PROBLEM: The expected answer is the data below, printed verbatim without its pictures.

GIVEN RECORDS:
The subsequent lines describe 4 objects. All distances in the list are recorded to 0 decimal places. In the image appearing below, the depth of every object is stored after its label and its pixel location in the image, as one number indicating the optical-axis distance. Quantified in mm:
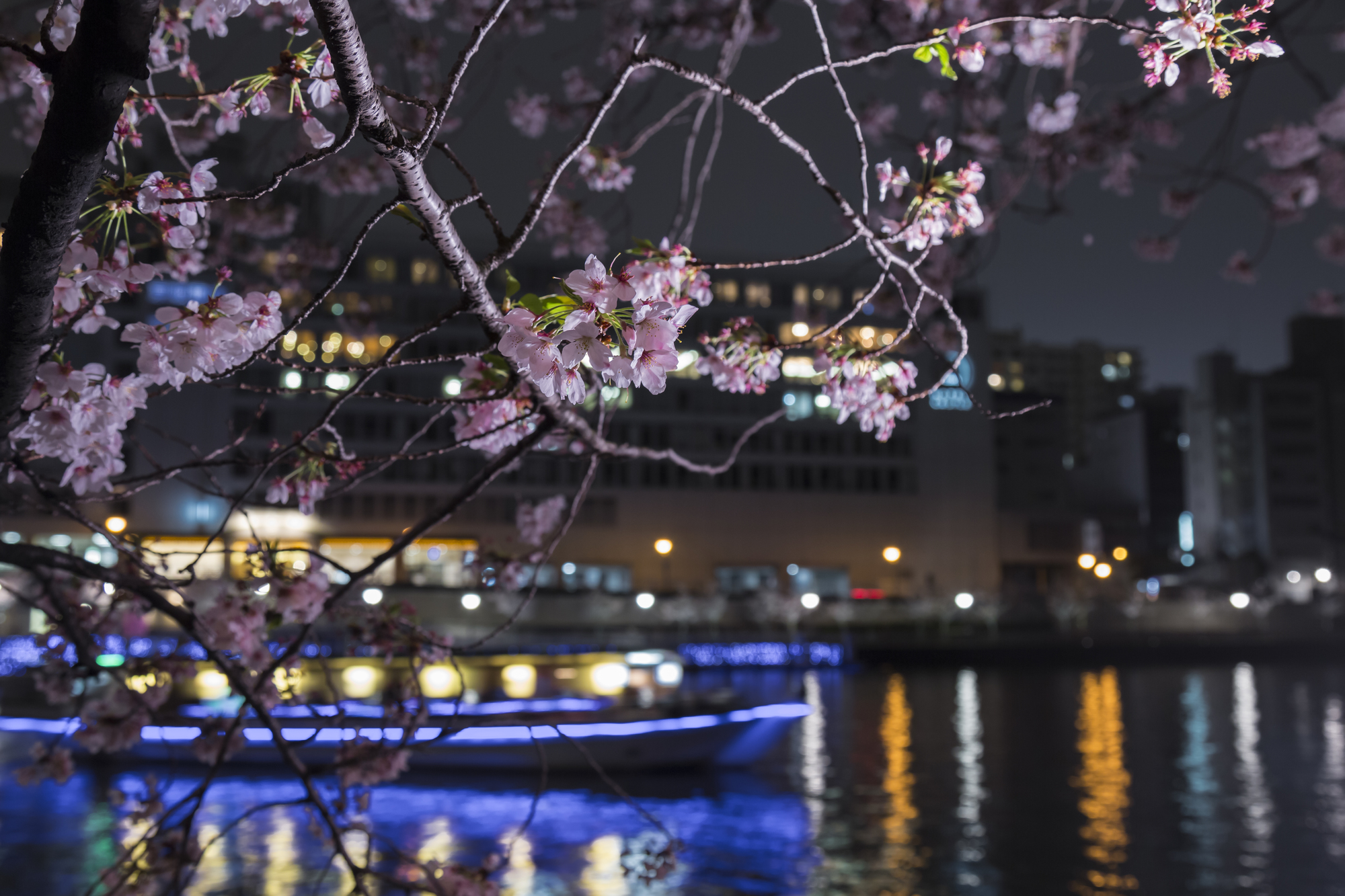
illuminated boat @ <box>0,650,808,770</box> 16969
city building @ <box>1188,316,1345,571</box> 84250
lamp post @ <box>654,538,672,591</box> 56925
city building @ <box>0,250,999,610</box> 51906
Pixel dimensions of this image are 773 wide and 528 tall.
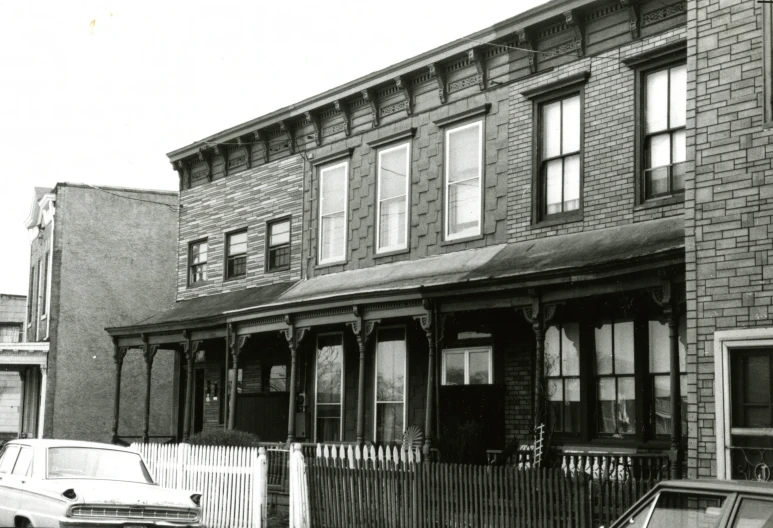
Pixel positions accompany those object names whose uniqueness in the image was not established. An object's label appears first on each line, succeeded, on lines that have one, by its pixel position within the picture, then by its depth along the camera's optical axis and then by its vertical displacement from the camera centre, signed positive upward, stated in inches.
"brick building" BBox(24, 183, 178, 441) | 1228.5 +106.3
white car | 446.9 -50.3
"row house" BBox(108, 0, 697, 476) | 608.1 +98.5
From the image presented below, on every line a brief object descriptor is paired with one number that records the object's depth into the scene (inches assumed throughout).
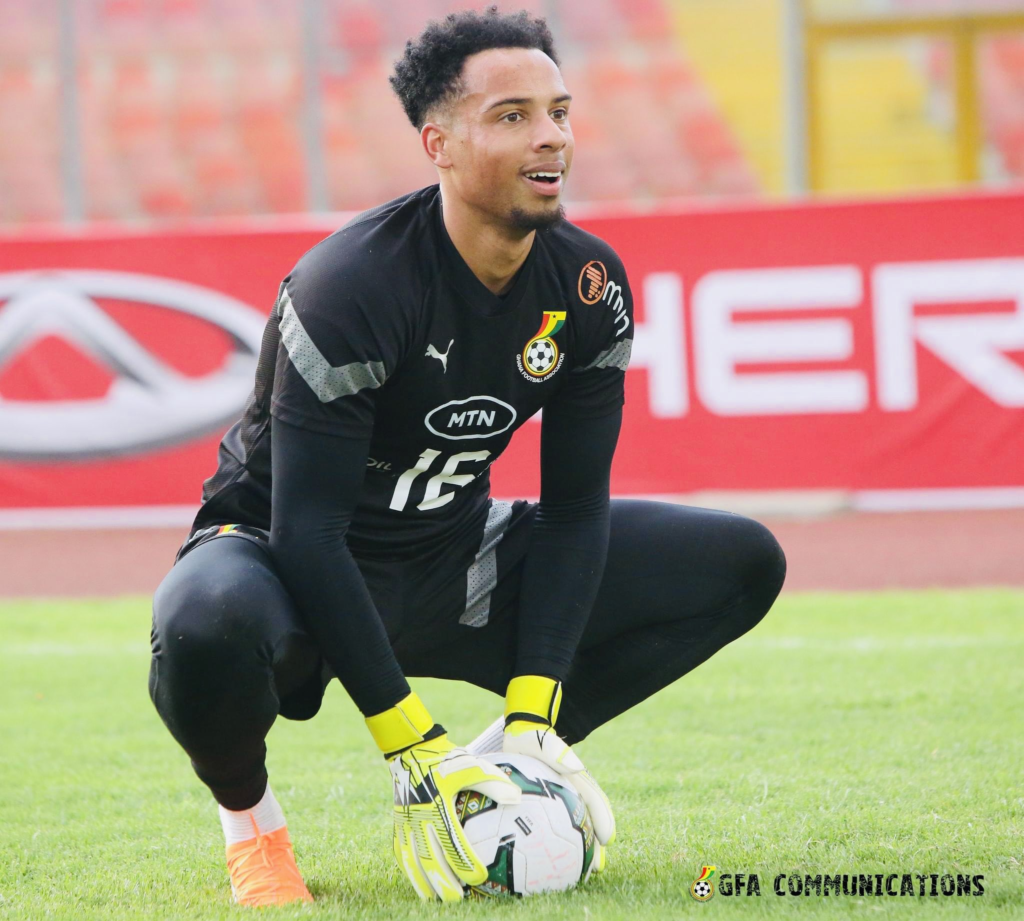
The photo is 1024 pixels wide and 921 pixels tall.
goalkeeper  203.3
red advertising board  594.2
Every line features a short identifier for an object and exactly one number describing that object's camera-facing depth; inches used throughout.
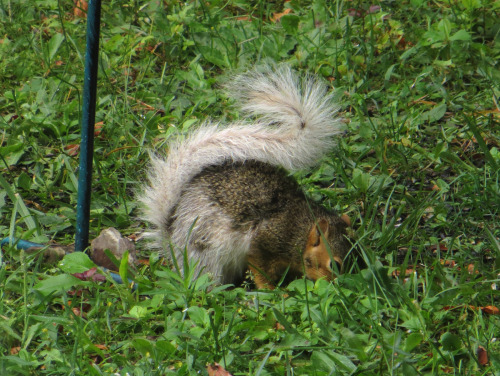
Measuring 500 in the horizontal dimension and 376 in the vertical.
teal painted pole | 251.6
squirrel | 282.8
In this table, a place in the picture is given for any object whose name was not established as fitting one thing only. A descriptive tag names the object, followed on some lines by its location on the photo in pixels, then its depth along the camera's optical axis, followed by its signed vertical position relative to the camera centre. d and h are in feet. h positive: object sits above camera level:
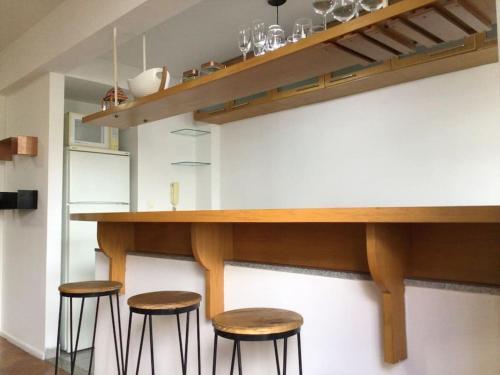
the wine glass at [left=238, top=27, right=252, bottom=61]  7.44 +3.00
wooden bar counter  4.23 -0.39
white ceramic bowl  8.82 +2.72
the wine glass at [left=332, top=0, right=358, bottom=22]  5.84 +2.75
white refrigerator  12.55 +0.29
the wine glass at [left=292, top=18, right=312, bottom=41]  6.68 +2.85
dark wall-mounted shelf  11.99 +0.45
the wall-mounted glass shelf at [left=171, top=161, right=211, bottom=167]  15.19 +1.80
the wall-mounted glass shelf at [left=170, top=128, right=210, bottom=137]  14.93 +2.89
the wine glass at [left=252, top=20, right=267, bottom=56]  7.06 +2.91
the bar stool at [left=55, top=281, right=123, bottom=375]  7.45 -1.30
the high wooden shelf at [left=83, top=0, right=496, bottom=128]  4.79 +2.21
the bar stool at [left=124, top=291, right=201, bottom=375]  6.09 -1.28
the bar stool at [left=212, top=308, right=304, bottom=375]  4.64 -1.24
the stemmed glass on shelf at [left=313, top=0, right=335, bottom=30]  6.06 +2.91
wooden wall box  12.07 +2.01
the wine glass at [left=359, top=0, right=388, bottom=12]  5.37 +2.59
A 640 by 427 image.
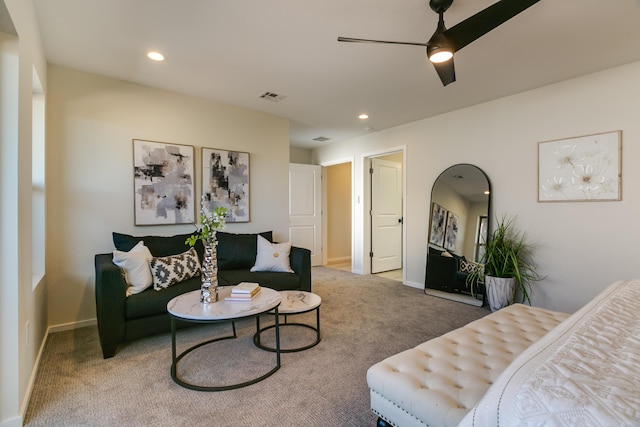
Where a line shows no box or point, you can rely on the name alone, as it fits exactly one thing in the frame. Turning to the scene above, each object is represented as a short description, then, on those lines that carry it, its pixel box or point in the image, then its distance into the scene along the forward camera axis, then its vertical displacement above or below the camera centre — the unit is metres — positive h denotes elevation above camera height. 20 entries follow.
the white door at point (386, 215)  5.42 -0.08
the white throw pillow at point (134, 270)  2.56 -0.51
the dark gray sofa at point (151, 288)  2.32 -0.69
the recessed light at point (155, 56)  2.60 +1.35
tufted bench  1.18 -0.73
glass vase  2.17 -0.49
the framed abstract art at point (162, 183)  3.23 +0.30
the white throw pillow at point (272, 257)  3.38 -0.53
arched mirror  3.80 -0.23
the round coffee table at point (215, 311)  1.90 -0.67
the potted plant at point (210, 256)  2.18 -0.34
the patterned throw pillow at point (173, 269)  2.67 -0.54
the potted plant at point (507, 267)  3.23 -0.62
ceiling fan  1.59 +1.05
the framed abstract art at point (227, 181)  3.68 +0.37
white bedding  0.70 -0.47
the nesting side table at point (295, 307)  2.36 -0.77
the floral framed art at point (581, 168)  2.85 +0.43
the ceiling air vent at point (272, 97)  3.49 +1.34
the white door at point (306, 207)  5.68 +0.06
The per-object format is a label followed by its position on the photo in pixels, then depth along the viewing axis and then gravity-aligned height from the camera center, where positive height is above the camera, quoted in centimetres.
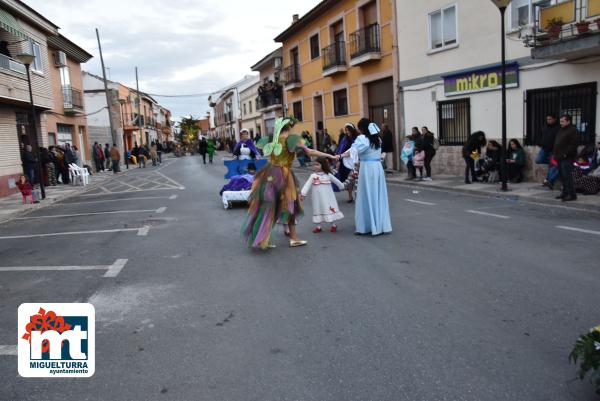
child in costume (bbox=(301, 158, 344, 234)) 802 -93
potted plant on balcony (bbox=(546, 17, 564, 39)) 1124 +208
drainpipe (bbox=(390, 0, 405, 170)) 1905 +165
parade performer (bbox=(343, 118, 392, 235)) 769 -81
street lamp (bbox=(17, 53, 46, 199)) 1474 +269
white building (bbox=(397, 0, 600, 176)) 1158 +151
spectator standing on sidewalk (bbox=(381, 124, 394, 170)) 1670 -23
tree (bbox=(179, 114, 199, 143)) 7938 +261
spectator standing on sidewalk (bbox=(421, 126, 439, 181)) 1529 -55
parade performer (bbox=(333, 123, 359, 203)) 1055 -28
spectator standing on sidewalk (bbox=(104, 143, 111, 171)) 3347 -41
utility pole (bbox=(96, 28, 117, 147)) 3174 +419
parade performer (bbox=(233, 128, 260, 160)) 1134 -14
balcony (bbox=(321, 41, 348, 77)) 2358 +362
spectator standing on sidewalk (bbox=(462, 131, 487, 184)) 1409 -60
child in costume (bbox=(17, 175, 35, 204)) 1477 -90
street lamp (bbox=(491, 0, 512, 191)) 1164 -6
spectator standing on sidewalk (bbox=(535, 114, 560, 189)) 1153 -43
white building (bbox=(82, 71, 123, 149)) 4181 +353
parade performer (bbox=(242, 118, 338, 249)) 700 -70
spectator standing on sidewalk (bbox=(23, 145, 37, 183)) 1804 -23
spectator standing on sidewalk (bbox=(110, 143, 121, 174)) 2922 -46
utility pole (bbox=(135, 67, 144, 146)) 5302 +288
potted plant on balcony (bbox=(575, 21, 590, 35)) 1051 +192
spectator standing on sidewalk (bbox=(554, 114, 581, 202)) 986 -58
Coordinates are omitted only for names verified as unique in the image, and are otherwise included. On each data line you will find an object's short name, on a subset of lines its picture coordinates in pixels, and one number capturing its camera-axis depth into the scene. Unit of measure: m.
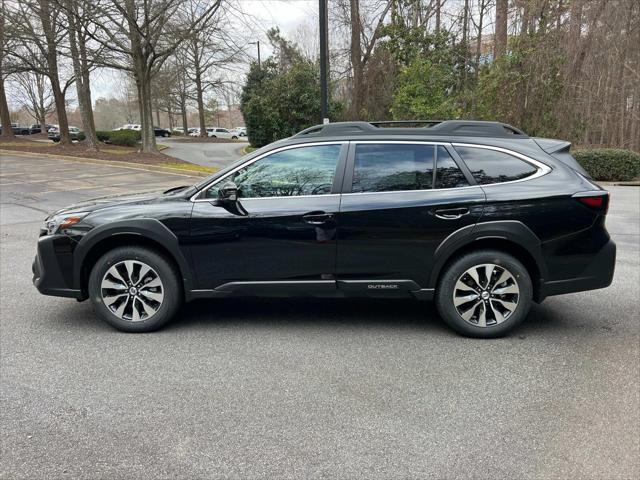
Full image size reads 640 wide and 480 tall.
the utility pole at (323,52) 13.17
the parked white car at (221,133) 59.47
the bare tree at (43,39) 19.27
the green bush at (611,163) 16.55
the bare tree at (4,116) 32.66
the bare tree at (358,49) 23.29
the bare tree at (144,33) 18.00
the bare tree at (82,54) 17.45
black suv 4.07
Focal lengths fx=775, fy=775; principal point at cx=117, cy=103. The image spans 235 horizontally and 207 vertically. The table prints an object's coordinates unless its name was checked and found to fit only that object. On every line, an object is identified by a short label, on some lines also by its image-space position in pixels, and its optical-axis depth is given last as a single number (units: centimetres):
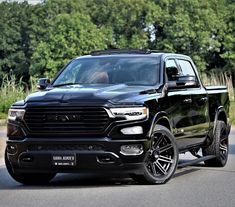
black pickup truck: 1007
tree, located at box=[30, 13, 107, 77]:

EXERCISE RESULT:
The subsequent lines describe 4 objects. All distances in the list are recorded to 0 decimal places. In the image appearing below, the depth of every object is stored after its label and its pixel location in the image, as one number indicating the optical-axis distance. Quantified in mm:
illuminated boat @ <box>0,650,808,770</box> 16969
city building @ <box>1188,316,1345,571</box> 84250
lamp post @ <box>654,538,672,591</box> 56925
city building @ <box>0,250,999,610</box> 51906
Pixel dimensions of this image are 773 wide and 528 tall.
Pixel positions accompany those object names whose uniqueness in the image was not established. An object's label appears first on each line, succeeded, on lines that have one, by its pixel position within the picture, then by its depth along the camera's optical axis and then by its vertical displacement from the camera centre, signed positive upward, stated in inches.
"brick building" BBox(24, 183, 178, 441) | 1228.5 +106.3
white car | 446.9 -50.3
"row house" BBox(108, 0, 697, 476) | 608.1 +98.5
From the image presented below, on every line a brief object descriptor is paired with one number that records the object's depth into the scene (inches assumed throughout).
The photo is 1024 pixels wide and 921 pixels tall.
goalkeeper  203.3
red advertising board  594.2
Every line features a short identifier for an object and exactly one number describing that object's camera-facing depth; inches used throughout.
Measuring 500 in the horizontal dimension and 376 in the vertical.
teal painted pole | 251.6
squirrel | 282.8
In this table, a place in the picture is given for any object whose name was not established as fitting one thing only. A descriptive tag names the object, followed on some lines by its location on the photo in pixels, then its depth along the camera's optical axis, followed by its signed vertical position relative to the camera centre. d and h are in feet. h positive: object sits above camera level:
the wine glass at [left=238, top=27, right=252, bottom=61]  7.44 +3.00
wooden bar counter  4.23 -0.39
white ceramic bowl  8.82 +2.72
the wine glass at [left=332, top=0, right=358, bottom=22]  5.84 +2.75
white refrigerator  12.55 +0.29
the wine glass at [left=292, top=18, right=312, bottom=41]  6.68 +2.85
dark wall-mounted shelf  11.99 +0.45
the wall-mounted glass shelf at [left=171, top=161, right=211, bottom=167]  15.19 +1.80
the wall-mounted glass shelf at [left=170, top=128, right=210, bottom=137]  14.93 +2.89
the wine glass at [left=252, top=20, right=267, bottom=56]  7.06 +2.91
the bar stool at [left=55, top=281, right=123, bottom=375]  7.45 -1.30
the high wooden shelf at [left=83, top=0, right=496, bottom=128]  4.79 +2.21
the bar stool at [left=124, top=291, right=201, bottom=375]  6.09 -1.28
the bar stool at [left=212, top=308, right=304, bottom=375]  4.64 -1.24
the stemmed glass on shelf at [left=313, top=0, right=335, bottom=30]  6.06 +2.91
wooden wall box  12.07 +2.01
the wine glass at [left=359, top=0, right=388, bottom=12]  5.37 +2.59
A 640 by 427 image.
Where a line shows no box or point, you can rely on the name alone, as it fits exactly one thing in the frame. Turning to the scene above, each object is represented as a short description, then, on those lines that carry it, its pixel box or point in the image, then its distance into the scene along the forward camera axis, then its vertical displacement above or below the camera centre — the unit is metres — positive h denotes elevation above camera height. 20 entries follow.
the white door at point (386, 215)  5.42 -0.08
the white throw pillow at point (134, 270)  2.56 -0.51
the dark gray sofa at point (151, 288)  2.32 -0.69
the recessed light at point (155, 56)  2.60 +1.35
tufted bench  1.18 -0.73
glass vase  2.17 -0.49
the framed abstract art at point (162, 183)  3.23 +0.30
the white throw pillow at point (272, 257)  3.38 -0.53
arched mirror  3.80 -0.23
the round coffee table at point (215, 311)  1.90 -0.67
the potted plant at point (210, 256)  2.18 -0.34
the patterned throw pillow at point (173, 269)  2.67 -0.54
the potted plant at point (507, 267)  3.23 -0.62
ceiling fan  1.59 +1.05
the framed abstract art at point (227, 181)  3.68 +0.37
white bedding  0.70 -0.47
the nesting side table at point (295, 307)  2.36 -0.77
the floral framed art at point (581, 168)  2.85 +0.43
the ceiling air vent at point (272, 97)  3.49 +1.34
the white door at point (306, 207)  5.68 +0.06
The per-object format is a label followed by its position on the photo in pixels, then depth along the viewing axis and then gravity-aligned height from the camera center, where positive height is above the camera, quoted in centimetres.
child in costume (bbox=(301, 158, 344, 234)) 802 -93
potted plant on balcony (bbox=(546, 17, 564, 39)) 1124 +208
drainpipe (bbox=(390, 0, 405, 170)) 1905 +165
parade performer (bbox=(343, 118, 392, 235)) 769 -81
street lamp (bbox=(17, 53, 46, 199)) 1474 +269
white building (bbox=(397, 0, 600, 176)) 1158 +151
spectator standing on sidewalk (bbox=(381, 124, 394, 170)) 1670 -23
tree (bbox=(179, 114, 199, 143)) 7938 +261
spectator standing on sidewalk (bbox=(421, 126, 439, 181)) 1529 -55
parade performer (bbox=(333, 123, 359, 203)) 1055 -28
spectator standing on sidewalk (bbox=(104, 143, 111, 171)) 3347 -41
utility pole (bbox=(96, 28, 117, 147)) 3174 +419
parade performer (bbox=(233, 128, 260, 160)) 1134 -14
balcony (bbox=(321, 41, 348, 77)) 2358 +362
spectator standing on sidewalk (bbox=(462, 131, 487, 184)) 1409 -60
child in costume (bbox=(17, 175, 35, 204)) 1477 -90
street lamp (bbox=(491, 0, 512, 191)) 1164 -6
spectator standing on sidewalk (bbox=(535, 114, 560, 189)) 1153 -43
white building (bbox=(82, 71, 123, 149)) 4181 +353
parade performer (bbox=(242, 118, 338, 249)) 700 -70
spectator standing on sidewalk (bbox=(23, 145, 37, 183)) 1804 -23
spectator standing on sidewalk (bbox=(110, 143, 121, 174)) 2922 -46
utility pole (bbox=(135, 67, 144, 146)) 5302 +288
potted plant on balcony (bbox=(575, 21, 590, 35)) 1051 +192
spectator standing on sidewalk (bbox=(554, 114, 581, 202)) 986 -58
Coordinates are omitted only for names verified as unique in the image, and are otherwise included. On each data line you will find an object's short name, on a subset of lines its picture coordinates in pixels, and one number capturing its camera-axis depth into the scene. Unit of measure: m.
Full image size reads 640 wide and 480 tall.
the utility pole at (323,52) 13.17
the parked white car at (221,133) 59.47
the bare tree at (43,39) 19.27
the green bush at (611,163) 16.55
the bare tree at (4,116) 32.66
the bare tree at (358,49) 23.29
the bare tree at (144,33) 18.00
the bare tree at (82,54) 17.45
black suv 4.07
Focal lengths fx=775, fy=775; principal point at cx=117, cy=103. The image spans 235 horizontally and 207 vertically. The table prints an object's coordinates unless its name was checked and found to fit only that object. On every line, an object is identified by a short label, on some lines also by its image-space position in pixels, and its optical-axis depth is given last as a single number (units: centimetres):
black pickup truck: 1007
tree, located at box=[30, 13, 107, 77]:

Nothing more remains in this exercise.